*COMPRUEBA TU COMPRENSIÓN*.
• A. Según el texto sobre los jóvenes en la política, ¿de qué es garantía la juventud de un político?
• B. Escribe, por favor, lo que sigue al texto sobre los jóvenes en la política, a partir de su última oración.

*TEXTO DE ESTUDIO*.
────────────────

Esta falsa virtud que en política se les otorga a los jóvenes sin mayor reparo, es
solo parte de un fenómeno cultural de complicidad intergeneracional. “Los viejos”
(los que no saben quién es Becky G y La Rosalía, los que cantan las de Leo Dan
en el karaoke, pero también los que piden las de Britney Spears al DJ de la
discoteca) con los años han adoptado el discurso cómodo y buenista de
postergar su responsabilidad en la generación que le sobreviene, y mi
generación (que todavía vive sus alegrías con Axe Bahía y llora sus penas con
La Factoría) a falta de razones para sentirse especiales, han decidido creerse el
discurso hasta que llegue el momento de postergar su propia responsabilidad, y
envejecer santurronamente otorgándole a los nuevos jóvenes un voto de
confianza ciega, como si a nuestra edad fuéramos poseedores de una pureza
inquebrantable.
La verdad (ese discurso que no vende, que no reditúa políticamente) es que “los
jóvenes” no estamos exentos de malicia y somos capaces de tanta perversidad,
incoherencia y estupidez como cualquiera que no pertenezca a esta tribu
energizada de ojos brillantes. La juventud de un político no es garantía de nada,
pero un político joven parece estar condenado a no poder decir esa verdad,
porque entonces no podría reclamar con tanta exigencia que ahora ha llegado
su turno.
Por miedo a perder algunos amigos, les pido que (si leen esto) se sientan
cómodamente aludidos por mis palabras, pero no por el tono revanchista con
que las escribo, porque entre nosotros sabemos que siempre estará mi mano
debajo de la mesa de debate para acariciarnos los dedos como amantes
prohibidos, como siempre.

────────────────

*MATERIAL PROPORCIONADO*.
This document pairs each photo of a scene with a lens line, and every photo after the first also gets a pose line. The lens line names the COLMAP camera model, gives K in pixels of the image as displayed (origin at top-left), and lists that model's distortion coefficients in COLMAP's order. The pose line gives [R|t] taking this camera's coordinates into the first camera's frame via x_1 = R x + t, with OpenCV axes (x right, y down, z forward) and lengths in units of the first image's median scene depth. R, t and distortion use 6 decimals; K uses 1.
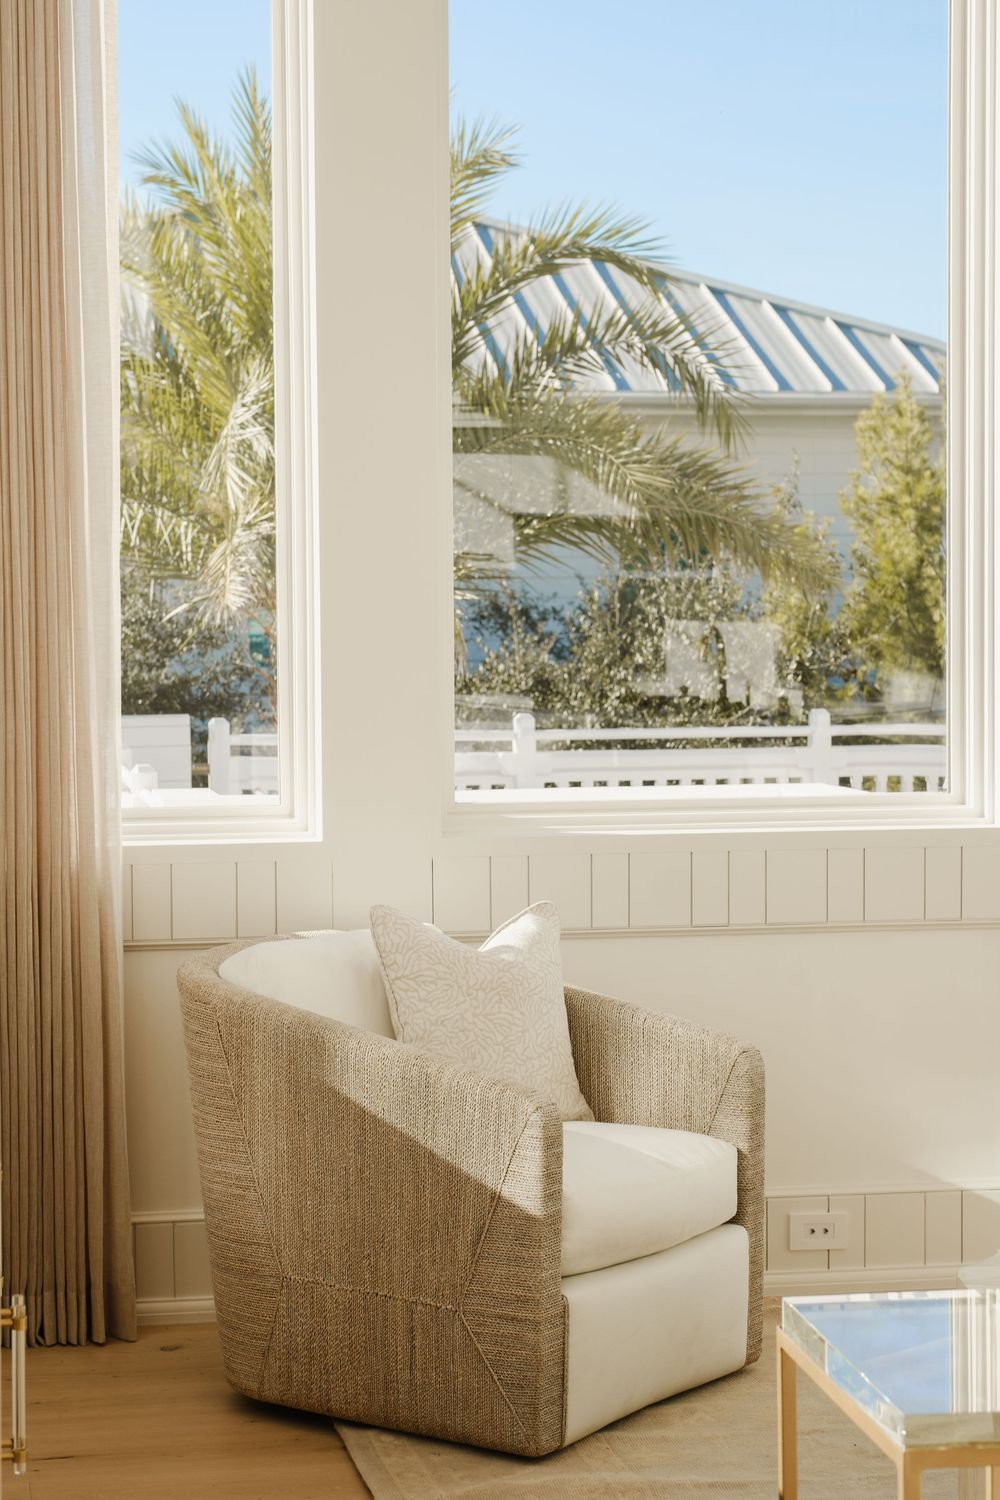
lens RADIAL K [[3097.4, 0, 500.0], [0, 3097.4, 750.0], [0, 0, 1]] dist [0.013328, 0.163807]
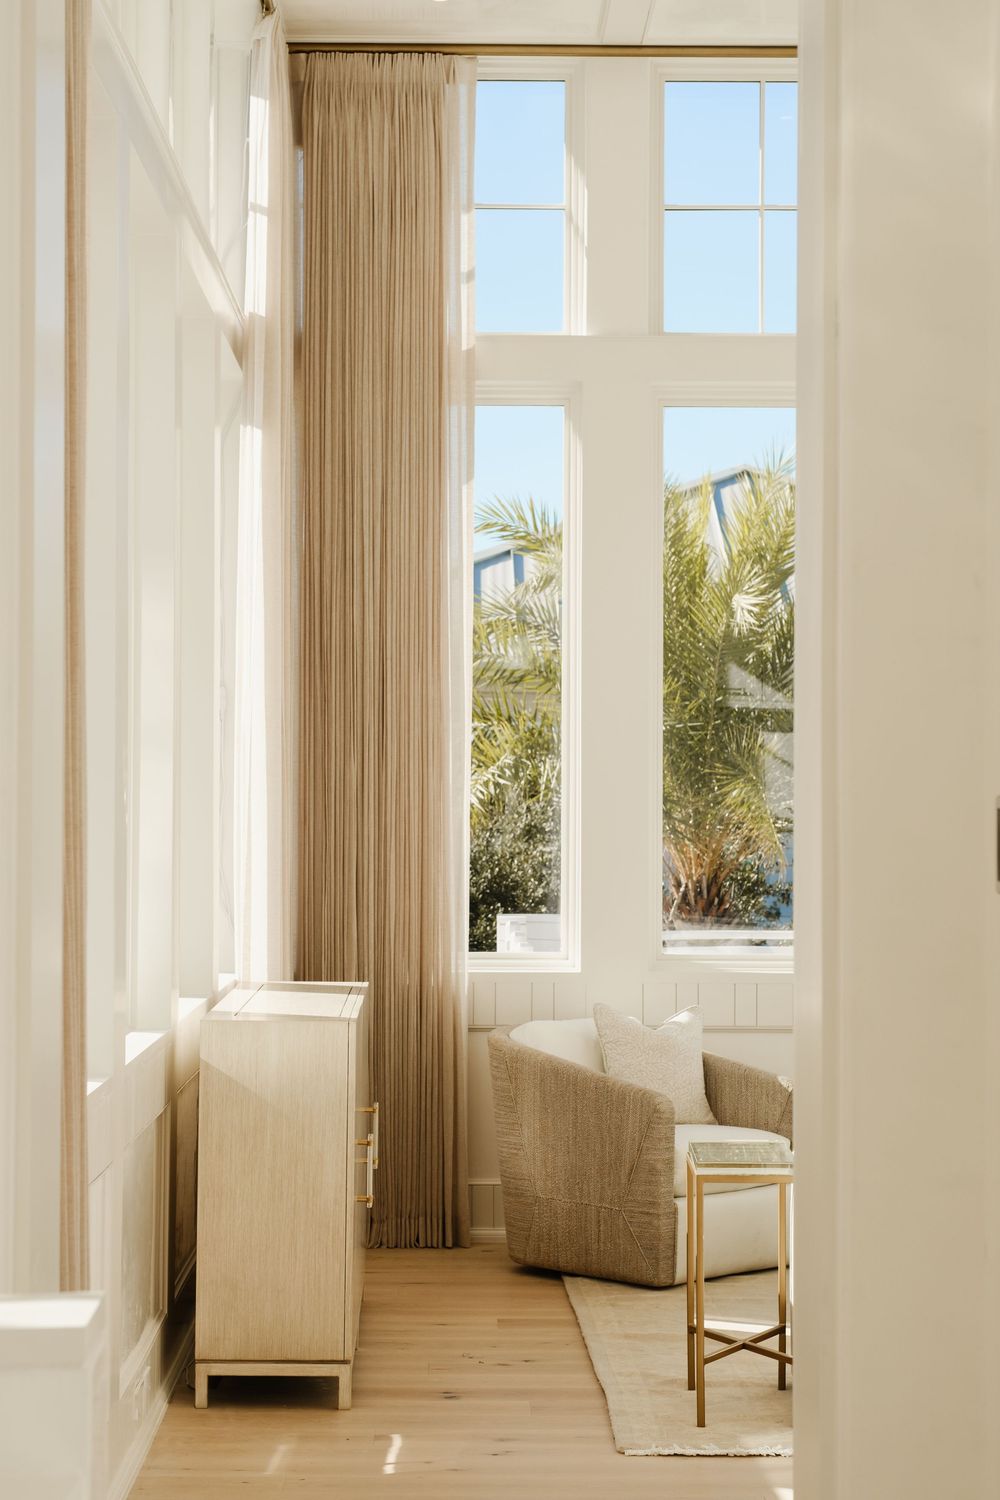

────────────────

*LISTA DE RESPUESTAS*.
• A. De nada.

• B.
En política, desconfíe de quien apela a la pura emoción para obtener su voto, de
quien escapando del debate promueva, que es mejor que los demás porque es
joven, o mujer, o activista, o vegano, o feminista, o cristiano, o pro vida, o
socialista, o liberal, o cualquier etiqueta que le permita sentirse respaldado sin
esfuerzo. Desconfíe, de los discursos totalitarios, los que ofrecen la revolución,
la refundación del Estado; desconfíe de los mesías, de los elegidos, de los que
no aceptan su propia debilidad humana; y ya si quiere, por último, desconfíe de
mí, y pregunte, cuestione, critique, porque a las palabras bonitas como a la
juventud las devora el tiempo.
Y usando las mismas falacias que cuestiono (un poco para demostrar lo bajo que
ha caído el debate en nuestra generación): todo esto lo digo yo que también soy
joven, y algo de autoridad debe concederme esa condición; y si aun así no logro
credibilidad, tengo bajo la manga las credenciales de tres o cuatro minorías
históricamente vulnerables a las que pertenezco; y si con ello no es suficiente
para obtener su confianza, como último recurso, mostraré las tetas en público
(esas que me dejó el sobrepeso) lanzando brillantina feminista de colores con la
esperanza de que entre tanto carnaval, alguna idea subsista.